I didn’t live entirely on bread alone however, with cheese, luncheon sausage, tomato and cucumber although these were my supermarket staples, along with bottled water. I also loved the classic Russian canteens – “Stolovaya”.
Stolovaya are basic, utilitarian, canteen-style restaurants that started in Soviet Russia. Although some more upmarket restaurants now call themselves Stolovaya, real ones are basic point-and-choose type restaurants and cheap!
The food ranges from basic, fairly bland, stodge to some quite delicious surprises. Often for around 100 roubles (NZD$4) you can get a set lunch of soup (say Borsch – a tomato and/or beetroot based soup – or Okroshka –chopped cucumber, potatoes, eggs, meat (luncheon) and herbs in a yogurt base), starch (macaroni, rice or mashed potato), protein (most likely a meat pattie of some kind), a small salad and a cup of tea. Russians would usually also add a few slices of bread on the side. This warmed the cockles nicely on a cold day.

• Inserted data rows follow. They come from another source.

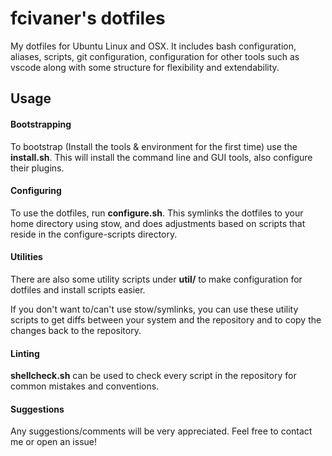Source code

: # fcivaner's dotfiles

My dotfiles for Ubuntu Linux and OSX.
It includes bash configuration, aliases, scripts, git configuration, configuration for other tools such as vscode along with some structure for flexibility and extendability.

## Usage

#### Bootstrapping

To bootstrap (Install the tools & environment for the first time) use the __install.sh__. This will install the command line and GUI tools, also configure their plugins.

#### Configuring

To use the dotfiles, run __configure.sh__.
This symlinks the dotfiles to your home directory using stow, and does adjustments based on scripts that reside in the configure-scripts directory.

#### Utilities

There are also some utility scripts under __util/__ to make configuration for dotfiles and install scripts easier.

If you don't want to/can't use stow/symlinks, you can use these utility scripts to get diffs between your system and the repository and to copy the changes back to the repository.

#### Linting

__shellcheck.sh__ can be used to check every script in the repository for common mistakes and conventions.

#### Suggestions

Any suggestions/comments will be very appreciated. Feel free to contact me or open an issue!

I would also supplement by diet with my favourite salads from the salad bar in supermarkets. My all time favourite was “Selyodka pod Shuboi”, literally “Herring in fur coats” or “Herring with surprise” as one Russian friend called it. This has slices of herring, beetroot and pickles in a creamy sauce. The other classic salad is “Salat Olivye” – chopped meat (usually luncheon again – “Kolbaca” pops up everywhere in Russian Cuisine), potatoes, eggs, peas etc in mayonnaise.
I would occasionally splash out to try other staples like breakfast pancakes, cottage-cheese fritters and porridge. Each region also has its own traditional food to explore and deep fried oily meat, cheese or cabbage pasties were cheap quick and warming fodder at bus or train stations.
Finally, Russians love tea. The choices of tea in supermarkets is truly impressive. Despite all of the rumours about vodka, I hardly came across it although you would often see groups sharing a few shots from a small vodka bottle together over lunch. Usually on the trains, you were pressed to share “tea” with your fellow passengers at regular intervals. Anyone that showed signs of excessive drunkenness were dealt to by the wagon attendants!